Long said Montana was trying to keep a big-game wolf hunt on the table even if the federal court re-lists the wolf. He said the hope is to use private hunters instead of state and federal livestock agents to control wolf numbers.

That drew fire from Jerry Black, who said that was essentially trying to circumvent the Endangered Species Act.

"If they (wolves) are re-listed, they're re-listed for a reason," Black said. "They (FWP) can't go around looking for loopholes."

The case is due back in court for more debate next week in Missoula. In the meantime, FWP commissioners have drawn up a more aggressive plan for this year's hunt. Last year, they set a quota of 75 wolves for the big-game season.

"Do not confuse what we did last year with population management," FWP wildlife manager Mike Thompson told the audience. That hunt was more to see if hunters could successfully kill wolves, and how the animals would react. With that experience in hand, this year's quota and hunting districts are set up to make a significant dent in the wolf population.

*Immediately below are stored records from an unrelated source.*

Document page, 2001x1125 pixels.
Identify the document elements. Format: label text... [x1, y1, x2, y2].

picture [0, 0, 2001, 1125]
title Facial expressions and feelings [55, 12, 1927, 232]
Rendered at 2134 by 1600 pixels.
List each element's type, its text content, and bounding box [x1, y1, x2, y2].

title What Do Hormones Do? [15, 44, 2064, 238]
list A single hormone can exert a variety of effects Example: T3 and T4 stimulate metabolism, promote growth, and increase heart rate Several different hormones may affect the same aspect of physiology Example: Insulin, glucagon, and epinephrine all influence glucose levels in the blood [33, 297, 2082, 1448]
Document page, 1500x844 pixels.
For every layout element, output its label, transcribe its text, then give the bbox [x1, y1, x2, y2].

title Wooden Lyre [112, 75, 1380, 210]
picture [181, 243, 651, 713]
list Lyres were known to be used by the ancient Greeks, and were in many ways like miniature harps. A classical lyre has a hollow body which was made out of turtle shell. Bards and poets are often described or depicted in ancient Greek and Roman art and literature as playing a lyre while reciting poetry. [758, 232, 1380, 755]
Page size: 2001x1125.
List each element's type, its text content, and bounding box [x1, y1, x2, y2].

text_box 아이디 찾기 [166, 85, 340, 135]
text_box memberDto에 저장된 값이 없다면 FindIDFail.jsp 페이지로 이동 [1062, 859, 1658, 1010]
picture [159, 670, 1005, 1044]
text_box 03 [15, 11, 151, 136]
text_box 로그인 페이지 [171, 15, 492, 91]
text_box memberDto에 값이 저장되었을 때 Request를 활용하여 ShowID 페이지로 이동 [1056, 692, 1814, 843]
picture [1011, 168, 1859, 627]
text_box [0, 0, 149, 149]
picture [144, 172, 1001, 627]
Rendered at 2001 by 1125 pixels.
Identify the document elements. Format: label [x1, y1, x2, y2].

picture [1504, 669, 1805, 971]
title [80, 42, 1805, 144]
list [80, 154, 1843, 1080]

The FWP Commission is considering three quota levels of 216, 186 or 153 wolves for the 2010 season. Instead of three hunting districts, there would be 14. The 10,000-square-mile Region 2 area around Missoula would have three districts.

Thompson said the districts were designed to confront wolves in the places where they've had the most impact on deer and elk herds. The most important covered the Lower Clark Fork River basin around Superior, where elk numbers have shown serious declines. Hunters would be able to take 15 to 22 wolves there, depending on which statewide quota level is chosen.

The Blackfoot watershed northeast of Missoula has seen less wolf damage, and would have a quota between 10 and 15 to kill. A much larger district covering the Bitterroot Valley and Upper Clark Fork drainage would have between 21 and 26 wolves in its quota.

All of those targets are based on a goal of keeping at least 448 wolves and 24 breeding pairs in Montana by the end of the year, Thompson said. That figure also included new wolf pups coming into the population and wolves killed for livestock conflict or other causes as well as hunting.

The state wants to keep at least 15 breeding pairs in order to maintain management authority, Thompson said. The federal rules require at least 10 breeding pairs in the state, or the wolf would certainly go back on the Endangered Species List.

"We'll have a lot more confidence in our management plan after this season," Thompson said. "That's another reason not to get super-aggressive just yet."